The State Department stepped in it. Again.

Now infamous for her dippy soundbites, State Department spokeswoman Marie Harf might have topped her “ISIS just needs jobs” gaffe today.

Henry Kissinger and George Shultz, both former Secretaries of State, wrote an op-ed that was published in the Wall Street Journal yesterday. Brutally critical of the administration’s much touted Iran deal, the op-ed focused on the White House’s dismissive attitude towards the danger Iran poses. Kissinger and Shultz were less than impressed by the administration’s insistence on the necessity of a deal with a country whose priorities aren’t remotely in the same galaxy as those of the United States, noting:

Cooperation is not an exercise in good feeling; it presupposes congruent definitions of stability. There exists no current evidence that Iran and the U.S. are remotely near such an understanding. Even while combating common enemies, such as ISIS, Iran has declined to embrace common objectives. Iran’s representatives (including its Supreme Leader) continue to profess a revolutionary anti-Western concept of international order; domestically, some senior Iranians describe nuclear negotiations as a form of jihad by other means.

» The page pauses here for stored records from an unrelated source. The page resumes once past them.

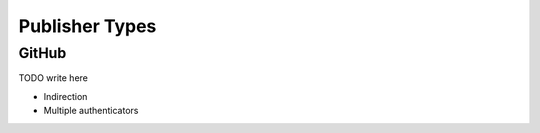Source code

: ###############
Publisher Types
###############


.. _github publisher type:

GitHub
======

TODO write here


- Indirection
- Multiple authenticators
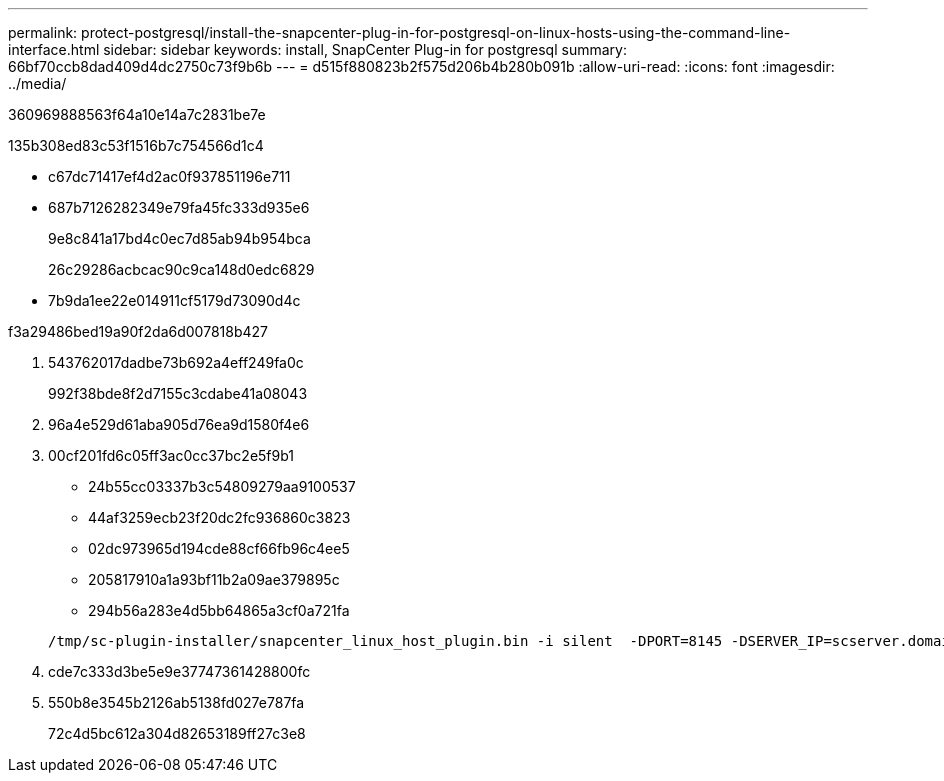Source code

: ---
permalink: protect-postgresql/install-the-snapcenter-plug-in-for-postgresql-on-linux-hosts-using-the-command-line-interface.html 
sidebar: sidebar 
keywords: install, SnapCenter Plug-in for postgresql 
summary: 66bf70ccb8dad409d4dc2750c73f9b6b 
---
= d515f880823b2f575d206b4b280b091b
:allow-uri-read: 
:icons: font
:imagesdir: ../media/


[role="lead"]
360969888563f64a10e14a7c2831be7e

.135b308ed83c53f1516b7c754566d1c4
* c67dc71417ef4d2ac0f937851196e711
* 687b7126282349e79fa45fc333d935e6
+
9e8c841a17bd4c0ec7d85ab94b954bca

+
26c29286acbcac90c9ca148d0edc6829

* 7b9da1ee22e014911cf5179d73090d4c


.f3a29486bed19a90f2da6d007818b427
. 543762017dadbe73b692a4eff249fa0c
+
992f38bde8f2d7155c3cdabe41a08043

. 96a4e529d61aba905d76ea9d1580f4e6
. 00cf201fd6c05ff3ac0cc37bc2e5f9b1
+
** 24b55cc03337b3c54809279aa9100537
** 44af3259ecb23f20dc2fc936860c3823
** 02dc973965d194cde88cf66fb96c4ee5
** 205817910a1a93bf11b2a09ae379895c
** 294b56a283e4d5bb64865a3cf0a721fa


+
[listing]
----
/tmp/sc-plugin-installer/snapcenter_linux_host_plugin.bin -i silent  -DPORT=8145 -DSERVER_IP=scserver.domain.com -DSERVER_HTTPS_PORT=8146 -DUSER_INSTALL_DIR=/opt -DINSTALL_LOG_NAME=SnapCenter_Linux_Host_Plugin_Install_2.log -DCHOSEN_FEATURE_LIST=CUSTOM
----
. cde7c333d3be5e9e37747361428800fc
. 550b8e3545b2126ab5138fd027e787fa
+
72c4d5bc612a304d82653189ff27c3e8


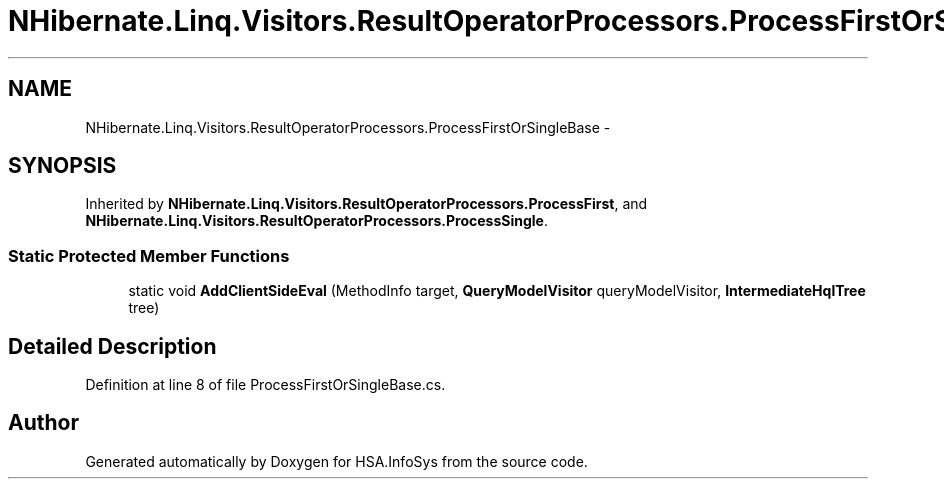.TH "NHibernate.Linq.Visitors.ResultOperatorProcessors.ProcessFirstOrSingleBase" 3 "Fri Jul 5 2013" "Version 1.0" "HSA.InfoSys" \" -*- nroff -*-
.ad l
.nh
.SH NAME
NHibernate.Linq.Visitors.ResultOperatorProcessors.ProcessFirstOrSingleBase \- 
.SH SYNOPSIS
.br
.PP
.PP
Inherited by \fBNHibernate\&.Linq\&.Visitors\&.ResultOperatorProcessors\&.ProcessFirst\fP, and \fBNHibernate\&.Linq\&.Visitors\&.ResultOperatorProcessors\&.ProcessSingle\fP\&.
.SS "Static Protected Member Functions"

.in +1c
.ti -1c
.RI "static void \fBAddClientSideEval\fP (MethodInfo target, \fBQueryModelVisitor\fP queryModelVisitor, \fBIntermediateHqlTree\fP tree)"
.br
.in -1c
.SH "Detailed Description"
.PP 
Definition at line 8 of file ProcessFirstOrSingleBase\&.cs\&.

.SH "Author"
.PP 
Generated automatically by Doxygen for HSA\&.InfoSys from the source code\&.
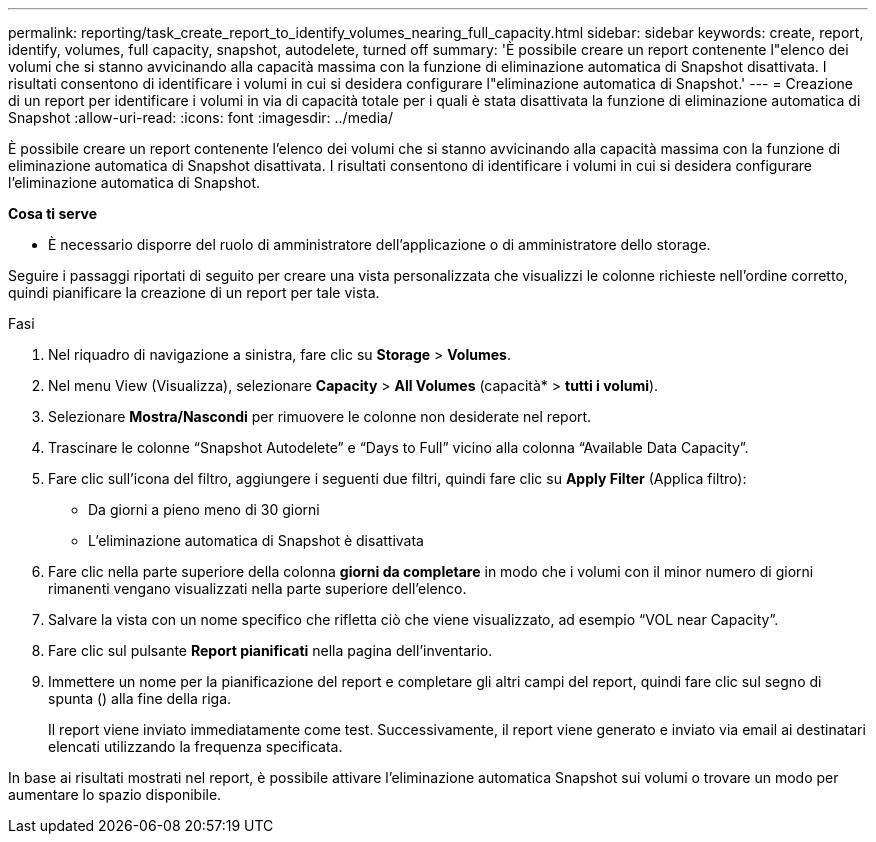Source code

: ---
permalink: reporting/task_create_report_to_identify_volumes_nearing_full_capacity.html 
sidebar: sidebar 
keywords: create, report, identify, volumes, full capacity, snapshot, autodelete, turned off 
summary: 'È possibile creare un report contenente l"elenco dei volumi che si stanno avvicinando alla capacità massima con la funzione di eliminazione automatica di Snapshot disattivata. I risultati consentono di identificare i volumi in cui si desidera configurare l"eliminazione automatica di Snapshot.' 
---
= Creazione di un report per identificare i volumi in via di capacità totale per i quali è stata disattivata la funzione di eliminazione automatica di Snapshot
:allow-uri-read: 
:icons: font
:imagesdir: ../media/


[role="lead"]
È possibile creare un report contenente l'elenco dei volumi che si stanno avvicinando alla capacità massima con la funzione di eliminazione automatica di Snapshot disattivata. I risultati consentono di identificare i volumi in cui si desidera configurare l'eliminazione automatica di Snapshot.

*Cosa ti serve*

* È necessario disporre del ruolo di amministratore dell'applicazione o di amministratore dello storage.


Seguire i passaggi riportati di seguito per creare una vista personalizzata che visualizzi le colonne richieste nell'ordine corretto, quindi pianificare la creazione di un report per tale vista.

.Fasi
. Nel riquadro di navigazione a sinistra, fare clic su *Storage* > *Volumes*.
. Nel menu View (Visualizza), selezionare *Capacity* > *All Volumes* (capacità* > *tutti i volumi*).
. Selezionare *Mostra/Nascondi* per rimuovere le colonne non desiderate nel report.
. Trascinare le colonne "`Snapshot Autodelete`" e "`Days to Full`" vicino alla colonna "`Available Data Capacity`".
. Fare clic sull'icona del filtro, aggiungere i seguenti due filtri, quindi fare clic su *Apply Filter* (Applica filtro):
+
** Da giorni a pieno meno di 30 giorni
** L'eliminazione automatica di Snapshot è disattivata


. Fare clic nella parte superiore della colonna *giorni da completare* in modo che i volumi con il minor numero di giorni rimanenti vengano visualizzati nella parte superiore dell'elenco.
. Salvare la vista con un nome specifico che rifletta ciò che viene visualizzato, ad esempio "`VOL near Capacity`".
. Fare clic sul pulsante *Report pianificati* nella pagina dell'inventario.
. Immettere un nome per la pianificazione del report e completare gli altri campi del report, quindi fare clic sul segno di spunta (image:../media/blue_check.gif[""]) alla fine della riga.
+
Il report viene inviato immediatamente come test. Successivamente, il report viene generato e inviato via email ai destinatari elencati utilizzando la frequenza specificata.



In base ai risultati mostrati nel report, è possibile attivare l'eliminazione automatica Snapshot sui volumi o trovare un modo per aumentare lo spazio disponibile.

In sum, the op-ed eloquently observes the Iran deal is a complete and total cluster.

At a press conference held earlier today, Marie Harf was in no mood to discuss the WSJ lashing.

Flustered, Harf attempted to avoid questions on the WSJ op-ed, but Associated Press reporter Matt Lee persisted. “I read it and it’s far from nuanced. It’s pretty damning,” Lee says. “You just reject it outright? They say this is a recipe for disaster basically, but you say, no, clearly, you wouldn’t be pursuing something you thought was a recipe for disaster. Is that correct?” Lee reads a few lines of the piece, and lobs them back to Harf.

“I obviously disagree with that. I think that an Iran backed up by a nuclear weapon would be more able to project power in the region. So that’s why we don’t want them to get a nuclear weapon, that’s what this deal does,” Harf says. Interrupting Lee, Harf raises her voice and continues, “And I didn’t hear a lot of alternatives, I heard a lot of sort of big words and big thoughts in that piece and those are certainly, there’s a place for that, but I didn’t hear a lot of alternatives about what they would do differently.”

A lot of sort of big words and big thoughts. That ladies and gentlemen, is our State Department.